== Excerpt
Final Activity Report Summary - BREAST CANCER MODELS (Animals models for breast tumor formation)

To eradicate tumour progression and/or metastatic development, cancer cells need to be targeted directly by treatments, which may not be the case with current therapeutical drugs. The objective of the project was to establish animal models for cancer development in close relation with genomic alterations observed in tumour cells. The laboratory is investigating different types of cancer.

We decided to start by generating a transgenic mouse model that reproduces a fusion gene observed in a rare and aggressive case of myeloproliferative disorder. This gene results from a translocation of chromosome arm 6q to chromosome arm 8p, translocation t(6;8)(q27;p11). We first generated the plasmidic construct and verified its activity in vitro. We observed the expression of an active fusing protein in vitro. We obtained 65 founders by pronuclear injection but we were not able to obtain any founder that expresses the transgene. However, the construct is working and we were able to setup the conditions necessary for the genotyping by PCR that will be useful for future transgenic lines as the genotyping is done by detection of the luciferase gene.
====
**What the task asks**
Please reproduce the stretch of the breast cancer models report from "We decided to" through "the luciferase gene.", word for word.
== Recorded information
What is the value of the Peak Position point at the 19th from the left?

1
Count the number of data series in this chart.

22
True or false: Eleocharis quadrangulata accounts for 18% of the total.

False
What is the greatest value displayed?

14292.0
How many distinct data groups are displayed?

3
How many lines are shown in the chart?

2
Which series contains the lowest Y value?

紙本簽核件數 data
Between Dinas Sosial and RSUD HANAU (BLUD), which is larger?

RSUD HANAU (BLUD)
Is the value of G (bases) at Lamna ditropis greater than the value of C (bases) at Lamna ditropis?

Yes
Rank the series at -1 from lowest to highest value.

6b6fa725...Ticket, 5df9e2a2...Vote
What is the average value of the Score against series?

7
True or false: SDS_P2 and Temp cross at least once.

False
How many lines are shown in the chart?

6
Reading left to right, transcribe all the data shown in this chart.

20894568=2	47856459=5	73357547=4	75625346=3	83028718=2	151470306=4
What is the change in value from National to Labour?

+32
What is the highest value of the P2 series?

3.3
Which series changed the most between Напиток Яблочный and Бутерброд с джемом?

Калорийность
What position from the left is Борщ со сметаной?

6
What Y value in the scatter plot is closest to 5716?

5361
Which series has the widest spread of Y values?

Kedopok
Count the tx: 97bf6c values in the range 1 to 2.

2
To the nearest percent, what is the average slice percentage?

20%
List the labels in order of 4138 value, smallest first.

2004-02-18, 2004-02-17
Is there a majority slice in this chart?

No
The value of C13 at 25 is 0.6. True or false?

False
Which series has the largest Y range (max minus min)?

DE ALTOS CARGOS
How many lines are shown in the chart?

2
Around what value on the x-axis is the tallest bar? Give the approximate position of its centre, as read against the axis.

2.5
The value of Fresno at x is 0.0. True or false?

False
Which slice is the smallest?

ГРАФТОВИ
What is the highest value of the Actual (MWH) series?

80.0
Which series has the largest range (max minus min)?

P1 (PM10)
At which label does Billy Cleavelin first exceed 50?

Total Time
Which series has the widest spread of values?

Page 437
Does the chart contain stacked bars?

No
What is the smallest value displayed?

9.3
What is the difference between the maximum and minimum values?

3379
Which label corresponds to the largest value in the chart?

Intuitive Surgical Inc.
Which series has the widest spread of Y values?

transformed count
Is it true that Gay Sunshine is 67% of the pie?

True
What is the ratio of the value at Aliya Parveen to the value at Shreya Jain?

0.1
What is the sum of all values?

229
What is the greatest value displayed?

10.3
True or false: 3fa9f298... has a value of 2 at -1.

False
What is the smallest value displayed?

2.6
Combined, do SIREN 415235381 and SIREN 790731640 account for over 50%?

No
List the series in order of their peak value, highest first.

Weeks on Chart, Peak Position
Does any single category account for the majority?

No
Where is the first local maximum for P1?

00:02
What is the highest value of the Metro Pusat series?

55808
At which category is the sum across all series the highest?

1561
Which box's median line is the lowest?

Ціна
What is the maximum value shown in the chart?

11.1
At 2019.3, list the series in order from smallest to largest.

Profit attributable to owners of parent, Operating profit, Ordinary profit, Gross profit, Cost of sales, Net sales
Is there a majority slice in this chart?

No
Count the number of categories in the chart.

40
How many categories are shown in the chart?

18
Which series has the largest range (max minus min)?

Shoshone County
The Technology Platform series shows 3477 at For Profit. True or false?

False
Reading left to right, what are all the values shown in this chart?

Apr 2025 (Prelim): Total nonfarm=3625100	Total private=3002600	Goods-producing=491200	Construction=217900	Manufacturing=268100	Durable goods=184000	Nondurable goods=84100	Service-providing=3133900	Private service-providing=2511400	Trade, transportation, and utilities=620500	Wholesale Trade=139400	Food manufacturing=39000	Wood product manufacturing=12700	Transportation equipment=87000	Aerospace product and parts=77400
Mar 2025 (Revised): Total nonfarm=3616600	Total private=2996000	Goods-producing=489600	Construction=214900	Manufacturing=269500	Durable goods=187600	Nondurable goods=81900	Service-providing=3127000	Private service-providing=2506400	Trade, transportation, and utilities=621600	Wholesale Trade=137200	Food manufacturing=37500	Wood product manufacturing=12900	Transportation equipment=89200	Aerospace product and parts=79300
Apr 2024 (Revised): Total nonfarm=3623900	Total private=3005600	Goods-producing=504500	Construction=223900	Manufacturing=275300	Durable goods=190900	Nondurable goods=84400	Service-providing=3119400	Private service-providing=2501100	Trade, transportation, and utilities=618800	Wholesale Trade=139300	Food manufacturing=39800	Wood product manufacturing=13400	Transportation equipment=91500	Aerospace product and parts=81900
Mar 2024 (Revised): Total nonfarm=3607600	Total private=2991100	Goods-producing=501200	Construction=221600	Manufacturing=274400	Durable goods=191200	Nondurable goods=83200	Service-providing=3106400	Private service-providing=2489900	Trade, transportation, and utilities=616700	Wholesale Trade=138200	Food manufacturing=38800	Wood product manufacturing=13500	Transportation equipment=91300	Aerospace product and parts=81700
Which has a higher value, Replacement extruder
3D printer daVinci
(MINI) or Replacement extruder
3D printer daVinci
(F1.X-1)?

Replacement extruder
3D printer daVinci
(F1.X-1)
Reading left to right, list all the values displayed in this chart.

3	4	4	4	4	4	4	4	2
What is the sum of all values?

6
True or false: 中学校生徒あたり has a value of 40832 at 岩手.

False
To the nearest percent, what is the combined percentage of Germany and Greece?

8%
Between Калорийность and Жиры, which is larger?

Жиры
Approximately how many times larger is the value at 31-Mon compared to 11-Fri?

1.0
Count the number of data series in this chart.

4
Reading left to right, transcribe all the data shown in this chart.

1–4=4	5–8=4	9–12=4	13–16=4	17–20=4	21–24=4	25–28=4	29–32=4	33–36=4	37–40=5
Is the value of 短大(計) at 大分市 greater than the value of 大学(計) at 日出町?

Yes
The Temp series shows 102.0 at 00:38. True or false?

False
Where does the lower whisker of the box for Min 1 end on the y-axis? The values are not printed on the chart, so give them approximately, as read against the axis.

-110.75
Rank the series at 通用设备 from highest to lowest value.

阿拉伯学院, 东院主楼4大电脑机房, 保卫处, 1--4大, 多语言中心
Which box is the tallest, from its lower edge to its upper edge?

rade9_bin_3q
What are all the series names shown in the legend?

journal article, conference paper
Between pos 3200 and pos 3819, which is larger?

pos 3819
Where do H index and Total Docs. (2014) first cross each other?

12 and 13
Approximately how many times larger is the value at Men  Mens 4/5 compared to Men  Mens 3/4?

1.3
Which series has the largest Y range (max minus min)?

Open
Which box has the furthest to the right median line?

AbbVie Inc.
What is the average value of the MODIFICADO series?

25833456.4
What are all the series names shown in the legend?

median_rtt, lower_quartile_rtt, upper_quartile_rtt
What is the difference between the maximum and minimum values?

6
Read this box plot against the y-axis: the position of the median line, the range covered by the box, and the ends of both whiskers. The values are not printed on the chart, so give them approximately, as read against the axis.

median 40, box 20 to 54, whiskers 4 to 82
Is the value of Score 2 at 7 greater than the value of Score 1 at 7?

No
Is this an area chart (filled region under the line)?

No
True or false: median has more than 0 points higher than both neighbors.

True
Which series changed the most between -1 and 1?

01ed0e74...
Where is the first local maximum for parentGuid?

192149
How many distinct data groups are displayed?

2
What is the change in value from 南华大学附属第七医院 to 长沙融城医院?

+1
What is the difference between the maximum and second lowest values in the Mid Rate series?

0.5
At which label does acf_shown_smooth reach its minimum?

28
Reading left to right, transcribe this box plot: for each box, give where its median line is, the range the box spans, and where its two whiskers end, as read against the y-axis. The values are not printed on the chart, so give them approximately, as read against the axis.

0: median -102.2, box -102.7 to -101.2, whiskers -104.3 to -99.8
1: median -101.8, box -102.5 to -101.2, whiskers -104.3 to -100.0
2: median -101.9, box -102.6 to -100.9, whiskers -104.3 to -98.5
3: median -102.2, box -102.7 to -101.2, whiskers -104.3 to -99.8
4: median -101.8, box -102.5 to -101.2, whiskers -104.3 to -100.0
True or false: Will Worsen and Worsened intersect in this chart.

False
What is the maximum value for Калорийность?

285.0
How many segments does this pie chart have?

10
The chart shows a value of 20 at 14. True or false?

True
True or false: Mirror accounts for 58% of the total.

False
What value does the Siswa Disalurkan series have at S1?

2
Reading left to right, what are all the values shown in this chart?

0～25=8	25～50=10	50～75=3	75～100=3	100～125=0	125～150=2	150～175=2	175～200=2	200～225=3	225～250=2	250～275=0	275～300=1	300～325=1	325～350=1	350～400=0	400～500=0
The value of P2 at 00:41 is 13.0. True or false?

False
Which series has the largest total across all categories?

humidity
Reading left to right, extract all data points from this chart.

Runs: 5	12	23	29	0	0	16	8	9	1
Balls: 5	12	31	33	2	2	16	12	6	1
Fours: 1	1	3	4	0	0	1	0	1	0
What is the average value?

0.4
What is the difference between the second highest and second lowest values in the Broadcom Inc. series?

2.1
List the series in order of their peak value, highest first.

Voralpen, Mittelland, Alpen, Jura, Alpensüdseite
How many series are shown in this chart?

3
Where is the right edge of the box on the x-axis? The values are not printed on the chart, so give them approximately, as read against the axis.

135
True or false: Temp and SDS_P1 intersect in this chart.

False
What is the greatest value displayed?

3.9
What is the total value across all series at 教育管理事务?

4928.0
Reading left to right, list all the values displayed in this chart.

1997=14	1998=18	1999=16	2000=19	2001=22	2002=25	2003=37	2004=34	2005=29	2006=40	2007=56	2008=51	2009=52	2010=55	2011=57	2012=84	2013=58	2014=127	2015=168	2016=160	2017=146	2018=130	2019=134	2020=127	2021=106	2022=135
====
**Solution to the problem**
We decided to start by generating a transgenic mouse model that reproduces a fusion gene observed in a rare and aggressive case of myeloproliferative disorder. This gene results from a translocation of chromosome arm 6q to chromosome arm 8p, translocation t(6;8)(q27;p11). We first generated the plasmidic construct and verified its activity in vitro. We observed the expression of an active fusing protein in vitro. We obtained 65 founders by pronuclear injection but we were not able to obtain any founder that expresses the transgene. However, the construct is working and we were able to setup the conditions necessary for the genotyping by PCR that will be useful for future transgenic lines as the genotyping is done by detection of the luciferase gene.